Activity 1: Repeat word for word the part of the post about Rails migrations between "Let’s also say" and "an InvalidStatement exception.", inclusive.
Activity 2:
Answer these about the post on Rails migrations:
(a) What are the two models named?
(b) What exception does rake throw?
(c) On which blogging tool did the person replying run into this issue?
Activity 3: Pick up the post about Rails migrations where it stops and keep writing it.

== Selected excerpt

Migrations, data loads and changes to the model

Guys,

I’ve run across an interesting scenario with my migrations, and I hope
you might share some insight.

Let’s say I have 3 migrations and two Models (Person and Car):
001_initial_schema.rb
002_data_load.rb
003_add_car_association.rb

The first creates the initial schema…the second loads default data
using model objects of Person to do so, and the third creates a new
table, “cars”, and modifies the “persons” table to create a :has_one
relationship of Person[1]->[1]Car.

Let’s also say I want all Persons to have at least one car, so I change
my Person model to have:

def after_initialize
self.car = Car.new unless self.car
end

Now, what happens, is that when I issue a “rake migrate” on my intial
database
When I start from scratch (new database) and do a rake migrate, my data
load fails because it uses the model class Person, yet Person’s code now
has an after_initialize that expects the Car association to be present.
Because Car isn’t created until migration 003, I’m essentially up the
creek. rake throwns an InvalidStatement exception.

Has anyone found a decent way of handling these scenarios?

Thanks!
John

Thanks!
John

I prefer to keep my migrations free of my models for this very reason.
I’ll create temp models if I need to do basic queries, however.

class MyMigration < Migration
class Article < AR::Base
end

def self.up
end

def self.down
end
end

This essentially makes the model’s name MyMigration::Article, and
won’t clash with your app’s Article model or any other migrations’
Article models.

disclaimer: I haven’t actually tried this. However, I ran into this
issue on my Mephisto blogging tool and created temp models like
TempArticle. Someone had a question on the Rails-Core ML and led me
to this idea. I’ll try it next.

====
== Records supplied

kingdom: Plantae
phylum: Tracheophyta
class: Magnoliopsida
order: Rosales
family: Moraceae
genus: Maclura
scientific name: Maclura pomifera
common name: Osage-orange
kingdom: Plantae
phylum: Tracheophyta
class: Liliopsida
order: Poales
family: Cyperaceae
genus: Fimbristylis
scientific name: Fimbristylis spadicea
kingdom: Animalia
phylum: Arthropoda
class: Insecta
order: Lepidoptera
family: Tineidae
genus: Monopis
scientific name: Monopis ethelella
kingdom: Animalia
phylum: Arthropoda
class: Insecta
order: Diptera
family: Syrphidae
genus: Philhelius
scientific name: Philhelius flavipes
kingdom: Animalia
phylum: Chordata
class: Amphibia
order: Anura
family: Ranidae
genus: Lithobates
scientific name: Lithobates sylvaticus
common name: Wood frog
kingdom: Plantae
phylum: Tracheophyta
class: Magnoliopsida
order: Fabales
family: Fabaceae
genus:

====

Expected answer 1:
Let’s also say I want all Persons to have at least one car, so I change
my Person model to have:

def after_initialize
self.car = Car.new unless self.car
end

Now, what happens, is that when I issue a “rake migrate” on my intial
database
When I start from scratch (new database) and do a rake migrate, my data
load fails because it uses the model class Person, yet Person’s code now
has an after_initialize that expects the Car association to be present.
Because Car isn’t created until migration 003, I’m essentially up the
creek. rake throwns an InvalidStatement exception.

Expected answer 2:
(a) Person and Car
(b) InvalidStatement
(c) Mephisto

Expected answer 3:
http://techno-weenie.net/svn/projects/mephisto/trunk/db/migrate/


Rick O.
http://techno-weenie.net

I’ve run across an interesting scenario with my migrations, and I hope
you might share some insight.

Has anyone found a decent way of handling these scenarios?

http://rails.techno-weenie.net/tip/2006/2/23/safely_using_models_in_migrations

Rick O. wrote:

def self.down
end
end

This essentially makes the model’s name MyMigration::Article, and
won’t clash with your app’s Article model or any other migrations’
Article models.

disclaimer: I haven’t actually tried this.
Having googled a bit, and seen your conversation on the rails-core list,
I did try it. It works. Very nicely :slight_smile:

It’s a situation that I’m surprised doesn’t come up more often. Changes
to models breaking old migrations must be quite a common occurrence,
both because of lifecycle callbacks and because of relationship changes.
The rules of thumb I’ve come up with are:

  • Always use local models in migrations (as above). An alternative
    would be a patch to AR that exposed create_without_callbacks, but that
    was more complex than I wanted to get in to, and wouldn’t cover
    everything.
  • Never rely on dynamic associations, always use foo[:bar_id] = qux[:id]
    rather than foo.bar = qux.

I’ve found that following those rules allows changes to model code while
also letting your app bootstrap itself in a single rake migrate pass.